● **Text section**

============================================================

There were talks from hon. Members opposite, who kept us till the early hours of the morning, about the tax on tooth brushes, nail brushes, toilet brushes, hair brushes and hat and shaving brushes. My right hon. Friend gave way in regard to some of these. He gave way to the tune of £2½ million and gave relief in regard to tooth brushes, hot water bottles, air pillows, air cushions, toilet paper, water beds, boot laces and several other items like insoles for shoes and elastic.

What is the right hon. Gentleman opposite going to do tonight? Surely he will listen to at least one small plea for some added relief to the over-burdened housewife—so over-burdened not only because of the Chancellor's 1s. 6d. per head extra, because of the removal of food subsidies, but also because of the 27 items of groceries which have been increased in price in addition to the increase in the rationed goods through the removal of controls.

Surely all these burdens now thrown on the housewives is sufficient to cause a crusade among them, since we no longer have the members of the Housewives' Leage raising their voices. Could I represent them and plead with hon. Members opposite to do some little thing for the housewife in this Budget?

8.0 p.m.

All that has been done so far has been to increase the burden on the housewife. During the Election many pleas were made about Purchase Tax. I can remem- ber hon. Members taking piles of napery and linen goods on to the platforms and giving the exact Purchase Tax on each item—on soap, notepaper, towels, dish cloths, toilet cloths and so on. They gave the impression that they intended to remove the tax. There was a campaign, no doubt calculated to help hon. Members opposite into power, by one of the leading newspapers which showed details of Purchase Tax day after day.

Many candidates for the Conservative Party who have come to this House as M.P.s promised in the columns of that newspaper that their voices would be heard on behalf of the housewives in an endeavour to remove this tax. Where are the voices? Probably at 8 o'clock those hon. Members are busy in the Dining Room. Their voices have been eternally stilled.

============================================================

● **Source data**
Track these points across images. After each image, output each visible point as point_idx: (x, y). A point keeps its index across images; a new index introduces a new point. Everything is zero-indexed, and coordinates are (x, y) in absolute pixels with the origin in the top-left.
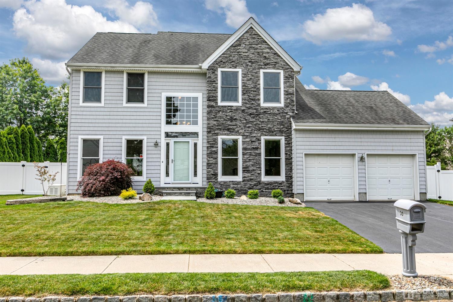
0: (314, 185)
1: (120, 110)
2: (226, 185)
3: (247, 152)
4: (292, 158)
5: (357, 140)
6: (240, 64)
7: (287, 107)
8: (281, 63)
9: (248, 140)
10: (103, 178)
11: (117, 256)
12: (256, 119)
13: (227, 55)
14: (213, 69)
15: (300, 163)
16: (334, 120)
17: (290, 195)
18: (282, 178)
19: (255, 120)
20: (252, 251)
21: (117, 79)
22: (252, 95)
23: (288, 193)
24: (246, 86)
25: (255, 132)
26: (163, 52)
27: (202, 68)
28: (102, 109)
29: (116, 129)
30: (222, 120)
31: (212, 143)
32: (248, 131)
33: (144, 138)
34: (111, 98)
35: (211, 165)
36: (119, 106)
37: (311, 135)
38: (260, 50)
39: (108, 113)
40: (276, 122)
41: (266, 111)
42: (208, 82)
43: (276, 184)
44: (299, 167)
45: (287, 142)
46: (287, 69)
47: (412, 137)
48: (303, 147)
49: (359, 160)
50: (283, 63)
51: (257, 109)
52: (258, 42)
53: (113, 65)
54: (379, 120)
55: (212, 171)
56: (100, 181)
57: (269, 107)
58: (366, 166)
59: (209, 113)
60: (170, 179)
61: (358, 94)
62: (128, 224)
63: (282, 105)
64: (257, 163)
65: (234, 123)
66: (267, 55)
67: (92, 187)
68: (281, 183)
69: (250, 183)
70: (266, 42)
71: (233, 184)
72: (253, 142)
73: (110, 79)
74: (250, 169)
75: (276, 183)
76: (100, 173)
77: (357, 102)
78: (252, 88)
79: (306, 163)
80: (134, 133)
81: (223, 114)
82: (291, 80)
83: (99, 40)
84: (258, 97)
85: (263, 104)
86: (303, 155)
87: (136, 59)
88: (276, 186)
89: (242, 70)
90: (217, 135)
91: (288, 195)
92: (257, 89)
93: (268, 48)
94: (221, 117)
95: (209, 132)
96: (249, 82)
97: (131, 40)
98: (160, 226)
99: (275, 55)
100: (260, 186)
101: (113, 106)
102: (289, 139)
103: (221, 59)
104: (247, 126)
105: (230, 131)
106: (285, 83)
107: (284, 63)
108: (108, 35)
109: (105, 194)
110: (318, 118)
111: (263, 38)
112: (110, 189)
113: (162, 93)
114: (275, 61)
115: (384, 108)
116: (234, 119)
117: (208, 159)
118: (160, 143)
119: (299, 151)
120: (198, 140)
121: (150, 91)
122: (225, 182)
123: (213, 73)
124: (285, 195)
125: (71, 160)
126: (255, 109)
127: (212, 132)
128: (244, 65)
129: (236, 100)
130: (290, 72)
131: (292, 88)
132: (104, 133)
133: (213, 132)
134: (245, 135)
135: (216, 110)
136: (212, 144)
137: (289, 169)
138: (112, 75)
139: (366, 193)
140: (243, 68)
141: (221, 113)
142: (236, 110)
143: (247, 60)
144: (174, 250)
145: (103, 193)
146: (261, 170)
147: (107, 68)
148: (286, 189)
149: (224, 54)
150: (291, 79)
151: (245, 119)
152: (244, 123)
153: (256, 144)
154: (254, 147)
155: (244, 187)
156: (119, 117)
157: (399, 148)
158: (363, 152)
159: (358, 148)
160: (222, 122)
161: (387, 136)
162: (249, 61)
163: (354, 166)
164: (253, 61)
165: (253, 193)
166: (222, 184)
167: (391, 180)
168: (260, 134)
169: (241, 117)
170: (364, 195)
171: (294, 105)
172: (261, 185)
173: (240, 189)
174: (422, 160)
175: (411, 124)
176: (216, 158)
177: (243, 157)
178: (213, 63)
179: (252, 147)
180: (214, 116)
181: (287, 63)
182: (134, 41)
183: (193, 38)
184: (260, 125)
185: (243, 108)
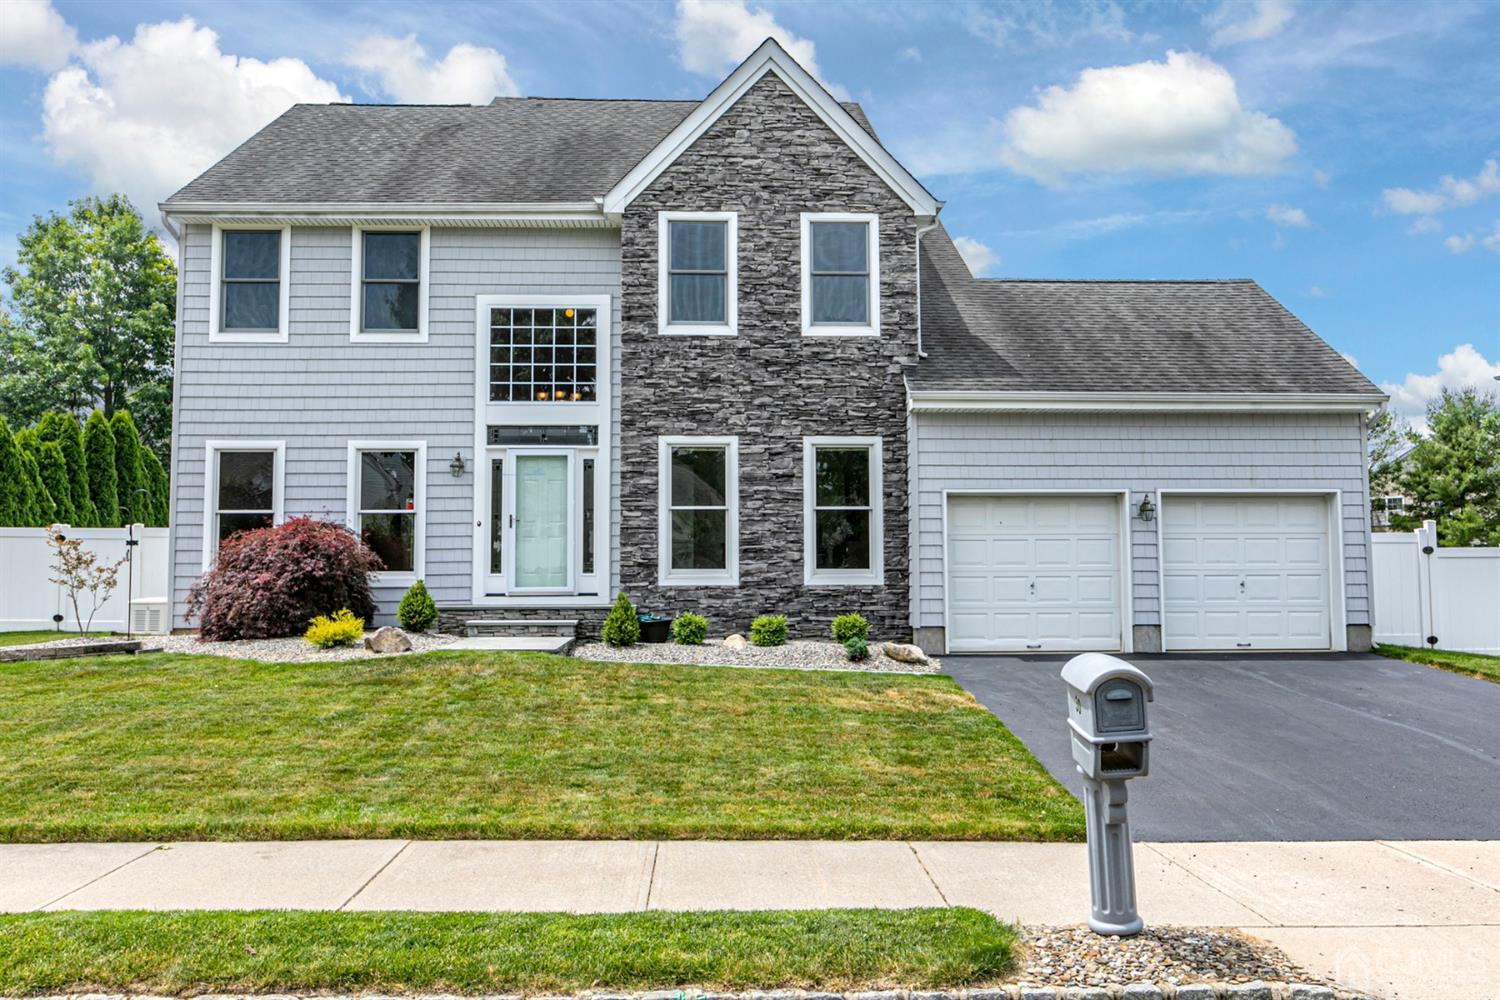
0: (982, 600)
1: (339, 353)
2: (684, 599)
3: (756, 488)
4: (906, 509)
5: (1127, 446)
6: (734, 196)
7: (892, 337)
8: (872, 190)
9: (758, 448)
10: (266, 576)
11: (159, 845)
12: (786, 379)
13: (687, 165)
14: (640, 213)
15: (933, 526)
16: (1052, 379)
17: (900, 631)
18: (873, 576)
19: (782, 383)
20: (630, 830)
21: (330, 253)
22: (771, 300)
23: (893, 627)
24: (751, 270)
25: (784, 422)
26: (493, 162)
27: (605, 210)
28: (283, 353)
29: (327, 416)
30: (672, 383)
31: (638, 459)
32: (759, 418)
33: (420, 446)
34: (311, 316)
35: (633, 535)
36: (338, 341)
37: (969, 432)
38: (799, 148)
39: (301, 365)
40: (855, 389)
41: (820, 352)
42: (625, 257)
43: (855, 597)
44: (927, 539)
45: (889, 455)
46: (892, 210)
47: (1322, 433)
48: (941, 472)
49: (1135, 515)
50: (879, 190)
51: (790, 345)
52: (795, 121)
53: (314, 206)
54: (1207, 377)
55: (639, 554)
56: (255, 589)
57: (830, 339)
58: (1160, 536)
59: (627, 360)
60: (503, 582)
61: (1150, 291)
62: (269, 732)
63: (874, 330)
64: (790, 525)
65: (712, 393)
66: (823, 165)
67: (229, 607)
68: (869, 594)
69: (765, 592)
70: (821, 121)
71: (710, 597)
72: (775, 458)
73: (307, 253)
74: (767, 546)
75: (853, 593)
76: (261, 562)
77: (1141, 317)
78: (774, 275)
79: (951, 526)
80: (388, 429)
81: (677, 362)
82: (905, 248)
83: (294, 130)
84: (792, 306)
85: (810, 330)
86: (941, 498)
87: (394, 188)
88: (853, 602)
89: (739, 216)
90: (657, 434)
91: (893, 634)
92: (790, 278)
93: (826, 140)
94: (667, 375)
95: (627, 425)
96: (764, 254)
97: (399, 125)
98: (372, 740)
99: (849, 162)
100: (798, 603)
101: (318, 341)
102: (897, 445)
103: (668, 179)
104: (757, 402)
105: (699, 419)
106: (884, 256)
107: (883, 191)
108: (330, 112)
109: (272, 632)
110: (996, 374)
111: (809, 108)
112: (287, 613)
113: (479, 297)
114: (851, 182)
115: (1231, 337)
116: (712, 381)
117: (626, 513)
118: (472, 460)
119: (927, 486)
120: (597, 450)
121: (438, 291)
122: (681, 591)
123: (643, 226)
124: (884, 634)
125: (182, 519)
126: (783, 346)
127: (638, 425)
128: (747, 199)
129: (720, 317)
130: (902, 221)
131: (908, 275)
132: (288, 429)
133: (642, 425)
134: (749, 434)
135: (652, 352)
136: (639, 463)
137: (899, 547)
138: (315, 241)
139: (1160, 626)
140: (742, 208)
141: (667, 359)
142: (720, 349)
143: (756, 184)
144: (360, 825)
145: (264, 626)
146: (801, 551)
147: (296, 216)
148: (886, 614)
149: (680, 164)
150: (903, 242)
151: (748, 378)
152: (746, 392)
153: (785, 464)
154: (780, 472)
155: (744, 605)
156: (336, 378)
157: (1275, 472)
158: (1148, 486)
159: (1133, 473)
160: (671, 390)
161: (1234, 433)
162: (762, 184)
163: (1118, 535)
164: (775, 184)
165: (767, 628)
166: (670, 597)
167: (1248, 581)
168: (799, 428)
169: (734, 374)
170: (1152, 632)
171: (915, 331)
172: (802, 599)
173: (731, 613)
174: (1357, 512)
175: (1317, 391)
176: (652, 511)
177: (742, 506)
178: (641, 194)
179: (773, 471)
180: (645, 369)
181: (891, 191)
182: (407, 130)
183: (606, 117)
184: (799, 397)
185: (741, 344)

============================================================

● **Work order**
Copy out the parliamentary speech on Purchase Tax and the housewife, which appears above the items, in full and word for word.

● **Written solution**
There were talks from hon. Members opposite, who kept us till the early hours of the morning, about the tax on tooth brushes, nail brushes, toilet brushes, hair brushes and hat and shaving brushes. My right hon. Friend gave way in regard to some of these. He gave way to the tune of £2½ million and gave relief in regard to tooth brushes, hot water bottles, air pillows, air cushions, toilet paper, water beds, boot laces and several other items like insoles for shoes and elastic.

What is the right hon. Gentleman opposite going to do tonight? Surely he will listen to at least one small plea for some added relief to the over-burdened housewife—so over-burdened not only because of the Chancellor's 1s. 6d. per head extra, because of the removal of food subsidies, but also because of the 27 items of groceries which have been increased in price in addition to the increase in the rationed goods through the removal of controls.

Surely all these burdens now thrown on the housewives is sufficient to cause a crusade among them, since we no longer have the members of the Housewives' Leage raising their voices. Could I represent them and plead with hon. Members opposite to do some little thing for the housewife in this Budget?

8.0 p.m.

All that has been done so far has been to increase the burden on the housewife. During the Election many pleas were made about Purchase Tax. I can remem- ber hon. Members taking piles of napery and linen goods on to the platforms and giving the exact Purchase Tax on each item—on soap, notepaper, towels, dish cloths, toilet cloths and so on. They gave the impression that they intended to remove the tax. There was a campaign, no doubt calculated to help hon. Members opposite into power, by one of the leading newspapers which showed details of Purchase Tax day after day.

Many candidates for the Conservative Party who have come to this House as M.P.s promised in the columns of that newspaper that their voices would be heard on behalf of the housewives in an endeavour to remove this tax. Where are the voices? Probably at 8 o'clock those hon. Members are busy in the Dining Room. Their voices have been eternally stilled.